Si nous nous souvenons de l’histoire, lorsque Mughal-E-Azam a été produit, le producteur a lui-même construit un théâtre appelé Maratha Mandir-Mumbai, pour montrer la grandeur du film en d’autres termes en respectant son réalisateur et son film pour obtenir la bonne plate-forme pour la vue et le public ressentent également la même chose. Avec le même sentiment et avec de nouvelles techniques avancées, l’expérience cinématographique des films s’est considérablement développée, le réalisateur de ces grands films souhaite attendre l’ouverture des cinémas pour que le public ait la même expérience tout en regardant son film contrairement au petit écran.

Les autres points peuvent être l’engagement de pré-vente des cinéastes. Les producteurs ont également l’habitude d’avoir un contrat de pré-vente pour certains de leurs droits de distribution tels que les droits de cinéma, les droits d’outre-mer, les droits de télévision, les droits numériques, les droits OTT, etc. disponible pour chaque distributeur. Par conséquent, en cas d’engagement de pré-vente du producteur, le producteur doit suivre la même séquence, à moins que & jusqu’à ce que tous les actionnaires proposent une autre option alternative. Il peut également y avoir de telles raisons pour que les producteurs ne puissent pas accéder directement à une plate-forme numérique, ce qui leur permet de récupérer leur investissement.

La détention de films dans des boîtes a sa propre implication en termes de prise en charge des coûts de détention des stocks/investissements (indépendamment du fait qu’ils soient financés par la dette ou par leur propre argent – lien émotionnel avec le contenu avec l’évolution du temps, l’évolution du test du public, risque de piratage, etc.

Comment voyez-vous le mariage de l’OTT et des théâtres comme dans le cas de Radhe – Est-ce que quelqu’un à l’exception de ZEE pourra le faire ?

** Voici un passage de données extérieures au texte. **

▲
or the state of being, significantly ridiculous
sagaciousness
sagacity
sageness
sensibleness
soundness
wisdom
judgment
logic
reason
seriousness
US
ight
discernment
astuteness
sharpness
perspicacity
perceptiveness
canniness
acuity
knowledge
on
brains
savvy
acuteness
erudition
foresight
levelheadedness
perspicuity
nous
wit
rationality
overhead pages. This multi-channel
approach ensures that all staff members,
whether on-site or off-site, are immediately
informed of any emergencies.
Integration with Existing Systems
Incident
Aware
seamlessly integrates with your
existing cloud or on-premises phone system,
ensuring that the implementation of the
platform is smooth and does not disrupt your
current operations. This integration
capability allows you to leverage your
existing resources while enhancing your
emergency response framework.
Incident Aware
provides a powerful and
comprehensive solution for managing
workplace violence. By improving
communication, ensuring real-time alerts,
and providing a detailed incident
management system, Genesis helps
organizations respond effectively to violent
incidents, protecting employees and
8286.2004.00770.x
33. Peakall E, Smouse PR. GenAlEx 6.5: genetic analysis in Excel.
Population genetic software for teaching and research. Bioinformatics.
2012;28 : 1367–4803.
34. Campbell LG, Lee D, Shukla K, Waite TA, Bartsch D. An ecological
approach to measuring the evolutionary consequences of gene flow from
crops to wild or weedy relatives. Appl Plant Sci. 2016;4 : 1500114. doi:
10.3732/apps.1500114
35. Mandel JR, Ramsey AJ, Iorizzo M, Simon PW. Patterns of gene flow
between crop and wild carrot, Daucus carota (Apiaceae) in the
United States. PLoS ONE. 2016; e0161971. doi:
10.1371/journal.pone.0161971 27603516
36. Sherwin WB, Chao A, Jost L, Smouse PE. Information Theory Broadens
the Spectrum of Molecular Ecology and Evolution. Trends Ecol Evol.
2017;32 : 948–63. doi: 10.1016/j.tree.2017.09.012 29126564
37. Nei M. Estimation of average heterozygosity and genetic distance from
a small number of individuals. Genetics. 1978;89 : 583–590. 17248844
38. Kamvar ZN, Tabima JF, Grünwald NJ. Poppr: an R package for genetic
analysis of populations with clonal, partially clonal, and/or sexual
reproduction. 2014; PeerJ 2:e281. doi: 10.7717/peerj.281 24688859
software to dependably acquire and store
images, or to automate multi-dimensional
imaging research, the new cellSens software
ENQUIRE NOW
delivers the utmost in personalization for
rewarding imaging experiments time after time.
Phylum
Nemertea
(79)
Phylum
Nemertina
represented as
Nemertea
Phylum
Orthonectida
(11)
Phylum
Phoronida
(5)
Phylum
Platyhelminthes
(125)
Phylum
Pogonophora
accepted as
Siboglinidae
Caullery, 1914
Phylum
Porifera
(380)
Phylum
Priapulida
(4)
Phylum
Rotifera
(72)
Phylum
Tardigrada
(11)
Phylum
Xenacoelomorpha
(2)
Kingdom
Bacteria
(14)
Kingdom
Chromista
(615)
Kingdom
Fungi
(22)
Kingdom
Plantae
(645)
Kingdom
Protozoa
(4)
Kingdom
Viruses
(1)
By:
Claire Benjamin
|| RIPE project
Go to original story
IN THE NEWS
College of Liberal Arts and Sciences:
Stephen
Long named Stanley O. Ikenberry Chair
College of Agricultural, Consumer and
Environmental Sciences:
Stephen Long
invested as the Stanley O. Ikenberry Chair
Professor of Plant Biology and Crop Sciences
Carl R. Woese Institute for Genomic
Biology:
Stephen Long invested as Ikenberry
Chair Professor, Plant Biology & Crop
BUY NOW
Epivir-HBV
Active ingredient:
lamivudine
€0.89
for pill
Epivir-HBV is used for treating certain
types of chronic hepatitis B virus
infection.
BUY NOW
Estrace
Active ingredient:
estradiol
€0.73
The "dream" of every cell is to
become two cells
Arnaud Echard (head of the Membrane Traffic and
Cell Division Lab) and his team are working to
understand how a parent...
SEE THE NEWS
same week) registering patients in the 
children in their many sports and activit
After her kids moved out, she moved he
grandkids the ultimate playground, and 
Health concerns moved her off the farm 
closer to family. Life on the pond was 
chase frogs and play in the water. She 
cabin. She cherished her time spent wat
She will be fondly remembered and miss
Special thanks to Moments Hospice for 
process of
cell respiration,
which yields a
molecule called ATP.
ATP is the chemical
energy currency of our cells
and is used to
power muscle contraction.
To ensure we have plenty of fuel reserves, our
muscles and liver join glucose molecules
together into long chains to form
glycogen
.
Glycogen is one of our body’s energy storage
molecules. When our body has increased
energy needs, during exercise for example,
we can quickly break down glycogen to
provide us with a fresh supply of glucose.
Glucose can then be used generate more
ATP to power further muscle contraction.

Ce sera bon et bienvenu. J’ai dit dans le passé également que l’exploitation numérique du film est la nécessité du jour et ne tuera pas le cinéma pour toujours. En fait, tout le monde veut aller au théâtre pour une véritable expérience cinématographique mais ce n’est pas disponible et la peur de la pandémie actuelle, donc les gens veulent regarder du contenu divertissant à la maison compte tenu de la situation actuelle et le cinéaste ne devrait pas garder le public affamé de contenu. Une fois que la situation s’améliore, le verrouillage est levé et la confiance des gens retrouvée – encore une fois, les téléspectateurs commenceront à aller au cinéma.

Zee est dans une meilleure position compte tenu de sa marque de masse et de son empreinte dans tous les segments de l’industrie cinématographique tels que la réalisation de films, la musique, la distribution en salles, la chaîne satellite, Pay Per View, OTT, etc. À part Zee, Hot-star ou Sony peuvent pouvoir faire de même.

Par coïncidence, le verrouillage de la salle de cinéma a donné un coup de pouce soudain à la plate-forme numérique pour visualiser le contenu de divertissement. Cette pandémie aura un impact durable sur la vie culturelle mondiale, prédisant que des changements de comportement des consommateurs qui devraient prendre plus de cinq ans pourraient se produire en cinq semaines, de nombreuses personnes ne revenant probablement pas entièrement à leurs habitudes d’avant le verrouillage.

À votre avis, quelle est la taille de l’industrie cinématographique en Inde, y compris le contenu OTT généré ?

Selon le dernier rapport FICCI 2020, le secteur du divertissement cinématographique est estimé à Rs 202 milliards et les médias numériques à Rs 279 milliards. Et montrant un bond à Rs 414 milliards pour les médias numériques, alors que le divertissement filmé est projeté à Rs 244 milliards pour l’exercice 2021. Cela est principalement dû à la pandémie où la consommation de médias numériques a augmenté avec la disponibilité du temps avec les gens.